((

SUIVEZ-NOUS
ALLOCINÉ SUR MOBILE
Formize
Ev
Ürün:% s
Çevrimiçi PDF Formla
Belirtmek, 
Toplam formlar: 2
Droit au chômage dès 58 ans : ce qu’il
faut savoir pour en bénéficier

))
((

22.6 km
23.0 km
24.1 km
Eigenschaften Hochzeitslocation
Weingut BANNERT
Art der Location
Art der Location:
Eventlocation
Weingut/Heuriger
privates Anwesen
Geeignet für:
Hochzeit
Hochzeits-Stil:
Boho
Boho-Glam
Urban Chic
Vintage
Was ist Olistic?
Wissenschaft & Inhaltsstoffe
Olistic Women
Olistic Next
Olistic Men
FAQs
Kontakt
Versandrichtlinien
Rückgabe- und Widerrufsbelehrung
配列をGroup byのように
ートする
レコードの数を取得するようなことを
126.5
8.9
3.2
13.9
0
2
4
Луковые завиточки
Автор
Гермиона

))

### Assignment
Copy the material from the line with "SUIVEZ-NOUS" up to and including the line with "faut savoir pour en bénéficier", keeping each line unchanged.

### Response below
SUIVEZ-NOUS
ALLOCINÉ SUR MOBILE
Formize
Ev
Ürün:% s
Çevrimiçi PDF Formla
Belirtmek, 
Toplam formlar: 2
Droit au chômage dès 58 ans : ce qu’il
faut savoir pour en bénéficier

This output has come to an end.